▶ [Assignment]: Repeat the records exactly, so that each line matches the original.

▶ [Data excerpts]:
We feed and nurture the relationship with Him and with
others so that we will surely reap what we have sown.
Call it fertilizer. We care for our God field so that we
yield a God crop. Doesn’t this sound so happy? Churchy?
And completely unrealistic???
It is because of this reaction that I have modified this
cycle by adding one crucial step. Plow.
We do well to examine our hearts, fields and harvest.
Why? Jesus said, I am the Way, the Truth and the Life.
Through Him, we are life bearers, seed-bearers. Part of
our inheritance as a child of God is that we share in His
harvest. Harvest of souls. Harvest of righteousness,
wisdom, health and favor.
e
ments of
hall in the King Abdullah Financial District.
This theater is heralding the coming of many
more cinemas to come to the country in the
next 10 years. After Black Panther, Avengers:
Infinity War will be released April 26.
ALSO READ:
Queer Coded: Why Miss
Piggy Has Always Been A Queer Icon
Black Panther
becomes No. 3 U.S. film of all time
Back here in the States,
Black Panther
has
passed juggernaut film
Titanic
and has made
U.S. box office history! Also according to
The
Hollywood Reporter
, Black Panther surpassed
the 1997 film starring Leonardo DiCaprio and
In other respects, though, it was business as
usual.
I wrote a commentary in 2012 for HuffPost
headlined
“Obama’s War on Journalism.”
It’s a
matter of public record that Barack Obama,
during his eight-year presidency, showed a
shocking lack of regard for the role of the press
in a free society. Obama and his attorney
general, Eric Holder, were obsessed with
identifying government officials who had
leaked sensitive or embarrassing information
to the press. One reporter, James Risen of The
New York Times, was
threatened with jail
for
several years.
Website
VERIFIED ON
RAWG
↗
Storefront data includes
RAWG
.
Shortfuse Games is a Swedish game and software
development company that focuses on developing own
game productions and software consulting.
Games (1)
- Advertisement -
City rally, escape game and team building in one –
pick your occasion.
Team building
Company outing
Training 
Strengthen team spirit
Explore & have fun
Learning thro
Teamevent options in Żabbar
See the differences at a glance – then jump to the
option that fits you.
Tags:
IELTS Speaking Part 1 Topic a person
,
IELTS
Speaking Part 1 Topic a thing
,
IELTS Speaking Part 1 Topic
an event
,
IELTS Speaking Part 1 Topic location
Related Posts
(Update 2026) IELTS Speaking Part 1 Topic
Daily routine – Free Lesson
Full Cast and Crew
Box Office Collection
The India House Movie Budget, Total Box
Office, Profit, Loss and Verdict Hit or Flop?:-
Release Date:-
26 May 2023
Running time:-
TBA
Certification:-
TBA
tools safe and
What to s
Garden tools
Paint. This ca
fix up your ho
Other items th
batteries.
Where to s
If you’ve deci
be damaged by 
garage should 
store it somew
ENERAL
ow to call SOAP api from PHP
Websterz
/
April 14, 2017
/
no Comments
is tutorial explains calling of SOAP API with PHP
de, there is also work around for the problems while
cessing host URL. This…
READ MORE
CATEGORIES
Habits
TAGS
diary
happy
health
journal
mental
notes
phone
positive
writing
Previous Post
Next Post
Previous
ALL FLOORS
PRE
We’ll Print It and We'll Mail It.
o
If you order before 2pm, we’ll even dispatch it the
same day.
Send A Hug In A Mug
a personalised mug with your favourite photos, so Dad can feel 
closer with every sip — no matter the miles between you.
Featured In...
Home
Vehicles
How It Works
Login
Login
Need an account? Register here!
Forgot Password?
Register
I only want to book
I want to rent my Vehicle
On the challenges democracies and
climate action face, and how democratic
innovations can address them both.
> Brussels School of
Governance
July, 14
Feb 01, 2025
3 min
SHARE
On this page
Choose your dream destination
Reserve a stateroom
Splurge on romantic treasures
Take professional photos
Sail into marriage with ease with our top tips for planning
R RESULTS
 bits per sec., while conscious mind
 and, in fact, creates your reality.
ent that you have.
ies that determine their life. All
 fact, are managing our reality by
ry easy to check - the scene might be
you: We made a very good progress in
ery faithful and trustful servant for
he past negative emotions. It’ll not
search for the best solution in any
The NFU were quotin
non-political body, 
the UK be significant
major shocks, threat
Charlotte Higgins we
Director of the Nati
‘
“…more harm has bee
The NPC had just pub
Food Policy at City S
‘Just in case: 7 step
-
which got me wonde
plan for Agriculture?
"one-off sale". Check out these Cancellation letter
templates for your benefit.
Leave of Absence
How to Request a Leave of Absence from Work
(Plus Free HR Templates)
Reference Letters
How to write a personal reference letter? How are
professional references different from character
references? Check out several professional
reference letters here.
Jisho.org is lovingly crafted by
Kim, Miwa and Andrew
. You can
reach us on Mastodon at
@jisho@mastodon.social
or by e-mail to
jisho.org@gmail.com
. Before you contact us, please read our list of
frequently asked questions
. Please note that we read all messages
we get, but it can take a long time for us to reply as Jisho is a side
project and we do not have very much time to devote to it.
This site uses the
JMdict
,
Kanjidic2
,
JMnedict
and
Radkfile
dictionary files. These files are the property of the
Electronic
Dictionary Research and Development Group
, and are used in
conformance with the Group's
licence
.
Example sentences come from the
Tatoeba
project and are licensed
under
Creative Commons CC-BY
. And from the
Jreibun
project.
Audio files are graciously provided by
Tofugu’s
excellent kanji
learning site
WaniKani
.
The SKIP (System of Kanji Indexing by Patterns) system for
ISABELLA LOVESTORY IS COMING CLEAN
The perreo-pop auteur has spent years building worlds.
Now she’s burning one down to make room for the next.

▶ [Exercise output]:
We feed and nurture the relationship with Him and with
others so that we will surely reap what we have sown.
Call it fertilizer. We care for our God field so that we
yield a God crop. Doesn’t this sound so happy? Churchy?
And completely unrealistic???
It is because of this reaction that I have modified this
cycle by adding one crucial step. Plow.
We do well to examine our hearts, fields and harvest.
Why? Jesus said, I am the Way, the Truth and the Life.
Through Him, we are life bearers, seed-bearers. Part of
our inheritance as a child of God is that we share in His
harvest. Harvest of souls. Harvest of righteousness,
wisdom, health and favor.
e
ments of
hall in the King Abdullah Financial District.
This theater is heralding the coming of many
more cinemas to come to the country in the
next 10 years. After Black Panther, Avengers:
Infinity War will be released April 26.
ALSO READ:
Queer Coded: Why Miss
Piggy Has Always Been A Queer Icon
Black Panther
becomes No. 3 U.S. film of all time
Back here in the States,
Black Panther
has
passed juggernaut film
Titanic
and has made
U.S. box office history! Also according to
The
Hollywood Reporter
, Black Panther surpassed
the 1997 film starring Leonardo DiCaprio and
In other respects, though, it was business as
usual.
I wrote a commentary in 2012 for HuffPost
headlined
“Obama’s War on Journalism.”
It’s a
matter of public record that Barack Obama,
during his eight-year presidency, showed a
shocking lack of regard for the role of the press
in a free society. Obama and his attorney
general, Eric Holder, were obsessed with
identifying government officials who had
leaked sensitive or embarrassing information
to the press. One reporter, James Risen of The
New York Times, was
threatened with jail
for
several years.
Website
VERIFIED ON
RAWG
↗
Storefront data includes
RAWG
.
Shortfuse Games is a Swedish game and software
development company that focuses on developing own
game productions and software consulting.
Games (1)
- Advertisement -
City rally, escape game and team building in one –
pick your occasion.
Team building
Company outing
Training 
Strengthen team spirit
Explore & have fun
Learning thro
Teamevent options in Żabbar
See the differences at a glance – then jump to the
option that fits you.
Tags:
IELTS Speaking Part 1 Topic a person
,
IELTS
Speaking Part 1 Topic a thing
,
IELTS Speaking Part 1 Topic
an event
,
IELTS Speaking Part 1 Topic location
Related Posts
(Update 2026) IELTS Speaking Part 1 Topic
Daily routine – Free Lesson
Full Cast and Crew
Box Office Collection
The India House Movie Budget, Total Box
Office, Profit, Loss and Verdict Hit or Flop?:-
Release Date:-
26 May 2023
Running time:-
TBA
Certification:-
TBA
tools safe and
What to s
Garden tools
Paint. This ca
fix up your ho
Other items th
batteries.
Where to s
If you’ve deci
be damaged by 
garage should 
store it somew
ENERAL
ow to call SOAP api from PHP
Websterz
/
April 14, 2017
/
no Comments
is tutorial explains calling of SOAP API with PHP
de, there is also work around for the problems while
cessing host URL. This…
READ MORE
CATEGORIES
Habits
TAGS
diary
happy
health
journal
mental
notes
phone
positive
writing
Previous Post
Next Post
Previous
ALL FLOORS
PRE
We’ll Print It and We'll Mail It.
o
If you order before 2pm, we’ll even dispatch it the
same day.
Send A Hug In A Mug
a personalised mug with your favourite photos, so Dad can feel 
closer with every sip — no matter the miles between you.
Featured In...
Home
Vehicles
How It Works
Login
Login
Need an account? Register here!
Forgot Password?
Register
I only want to book
I want to rent my Vehicle
On the challenges democracies and
climate action face, and how democratic
innovations can address them both.
> Brussels School of
Governance
July, 14
Feb 01, 2025
3 min
SHARE
On this page
Choose your dream destination
Reserve a stateroom
Splurge on romantic treasures
Take professional photos
Sail into marriage with ease with our top tips for planning
R RESULTS
 bits per sec., while conscious mind
 and, in fact, creates your reality.
ent that you have.
ies that determine their life. All
 fact, are managing our reality by
ry easy to check - the scene might be
you: We made a very good progress in
ery faithful and trustful servant for
he past negative emotions. It’ll not
search for the best solution in any
The NFU were quotin
non-political body, 
the UK be significant
major shocks, threat
Charlotte Higgins we
Director of the Nati
‘
“…more harm has bee
The NPC had just pub
Food Policy at City S
‘Just in case: 7 step
-
which got me wonde
plan for Agriculture?
"one-off sale". Check out these Cancellation letter
templates for your benefit.
Leave of Absence
How to Request a Leave of Absence from Work
(Plus Free HR Templates)
Reference Letters
How to write a personal reference letter? How are
professional references different from character
references? Check out several professional
reference letters here.
Jisho.org is lovingly crafted by
Kim, Miwa and Andrew
. You can
reach us on Mastodon at
@jisho@mastodon.social
or by e-mail to
jisho.org@gmail.com
. Before you contact us, please read our list of
frequently asked questions
. Please note that we read all messages
we get, but it can take a long time for us to reply as Jisho is a side
project and we do not have very much time to devote to it.
This site uses the
JMdict
,
Kanjidic2
,
JMnedict
and
Radkfile
dictionary files. These files are the property of the
Electronic
Dictionary Research and Development Group
, and are used in
conformance with the Group's
licence
.
Example sentences come from the
Tatoeba
project and are licensed
under
Creative Commons CC-BY
. And from the
Jreibun
project.
Audio files are graciously provided by
Tofugu’s
excellent kanji
learning site
WaniKani
.
The SKIP (System of Kanji Indexing by Patterns) system for
ISABELLA LOVESTORY IS COMING CLEAN
The perreo-pop auteur has spent years building worlds.
Now she’s burning one down to make room for the next.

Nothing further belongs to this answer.